Example of guitar/bass scratch tracks + drums:
I REALLY like this....I'm gonna run this by Dear Leader, and see if I can make this work easily in his configuration. I'm thinking that it shouldn't be a big deal. REALLY like it. REALLY....heh heh.
 

KamaK

Platinum Member
I'm gonna run this by Dear Leader, and see if I can make this work easily in his configuration.
If you have a decent DAW, the only thing you need to ask for is a scratch track to a metronome. You're doing all the rest, and what you deliver will appear to everyone else as if it took you one take.

As XS pointed out above, the number of loops and methodology are variable, and is limited to how many play-throughs you require to obtain the desired result. This varies with the piece, your experience, ability, and blind luck. Understand that perfect-parts are a bottomless well, and that you need to finish "everything" before you go back and perfect "something".

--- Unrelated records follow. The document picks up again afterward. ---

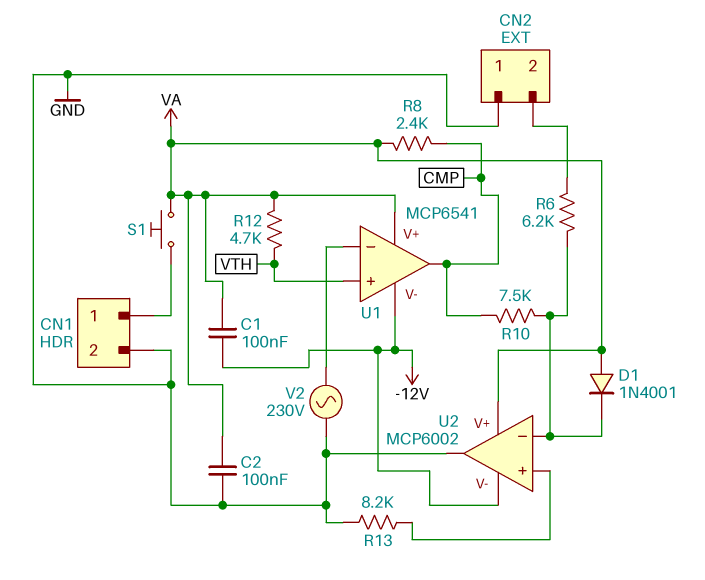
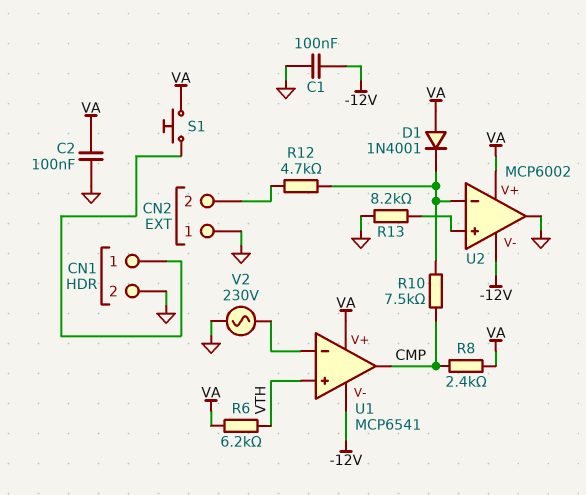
C1: 100nF (-12V, VA) -> 100nF (-12V, GND)
R6: 6.2k (CN2/2, U2/in-) -> 6.2k (VA, VTH)
R12: 4.7k (VA, VTH) -> 4.7k (CN2/2, U2/in-)

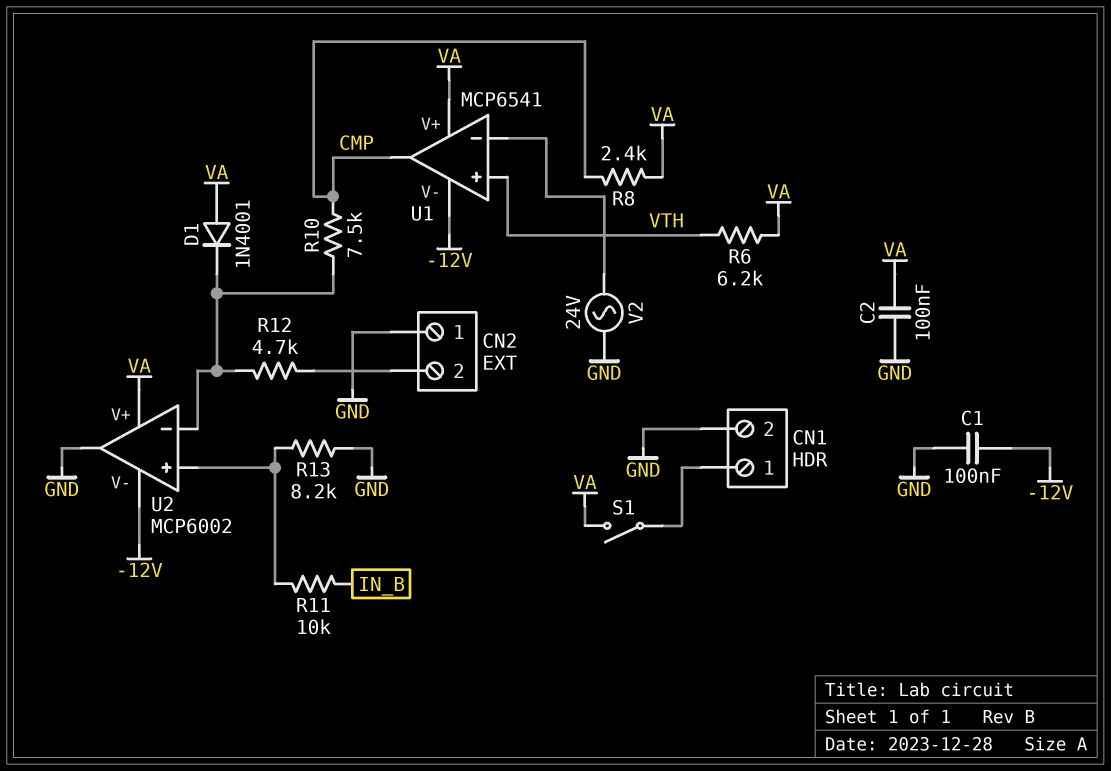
R11: none -> 10k (IN_B, U2/in+)
S1: button (CN1/1, VA) -> switch (CN1/1, VA)
V2: AC 230V (GND, U1/in-) -> AC 24V (GND, U1/in-)

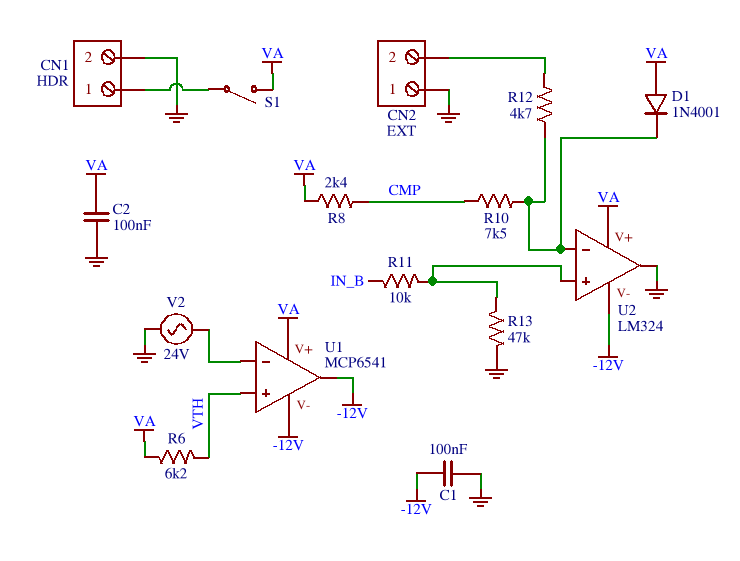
R13: 8.2k (GND, U2/in+) -> 47k (GND, U2/in+)
U1 pin out: CMP -> -12V
U2: MCP6002 -> LM324

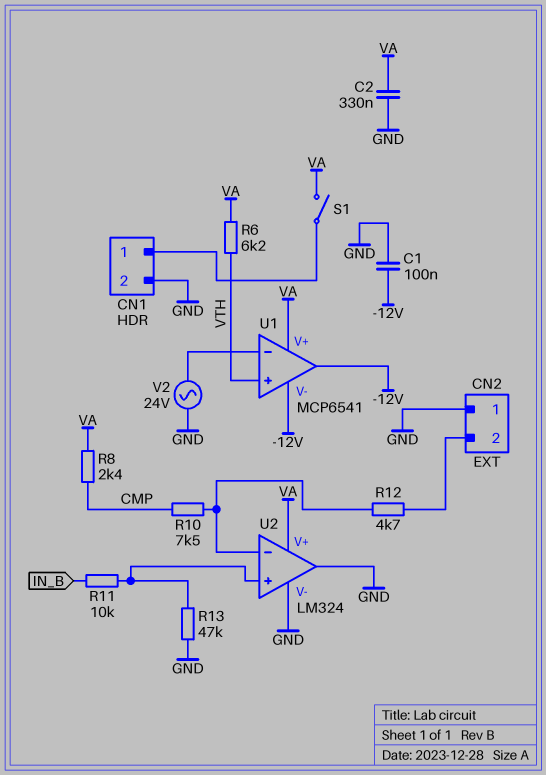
C2: 100nF (GND, VA) -> 330nF (GND, VA)
D1: diode 1N4001 (A VA, K U2/in-) -> none
U2 pin V-: -12V -> GND

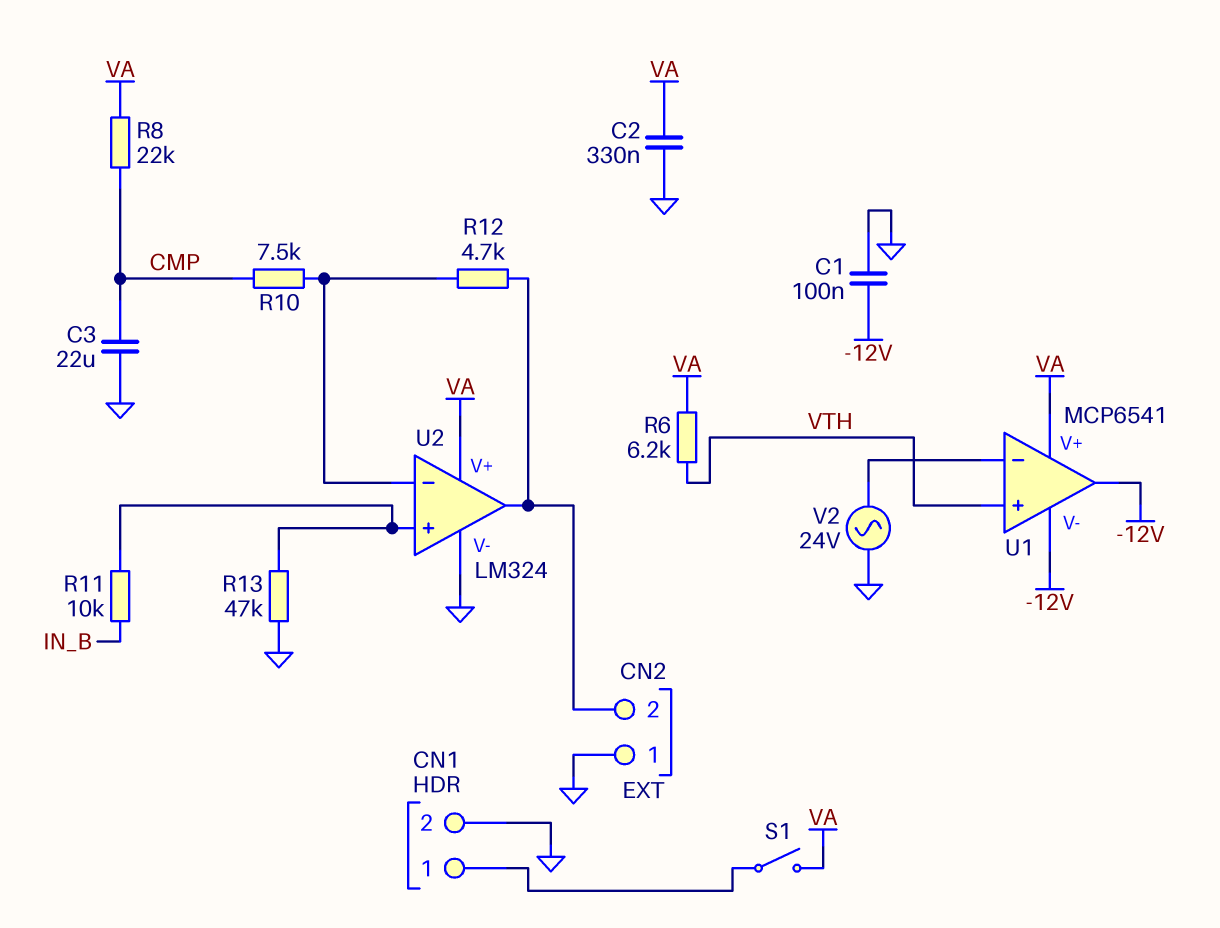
C3: none -> 22uF (CMP, GND)
R8: 2.4k (CMP, VA) -> 22k (CMP, VA)
U2 pin out: GND -> CN2/2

He also brings up the concept of re-listening after a duration (a day or more) to make certain that you didn't mis-perceive something during the session.
 

C.M. Jones

Well-known member
Regardless of instrument it's just about having it down, keeping the chops generally inside your comfort zone and just going for good feel and energy.
I really like your comfort-zone emphasis, Odd-Arne. I've encountered musicians who feel compelled to prove themselves in recordings by incorporating parts they can't execute with ease or by striving to mirror some other player's chops. As cliché and prosaic as it may seem, the only way to drum with assurance is to be yourself. Showing up as an imposter would be pretty nerve-wracking.
 

jimb

Member
I suppose its really all to do with competence. Listen to any Motown recording specially the early ones which were all one or two takes at most....incredible musicians, incredible musicianship. Heck, James Jamerson cut Whats Going On in one take lying on his back, drunk ....halcyon days indeed.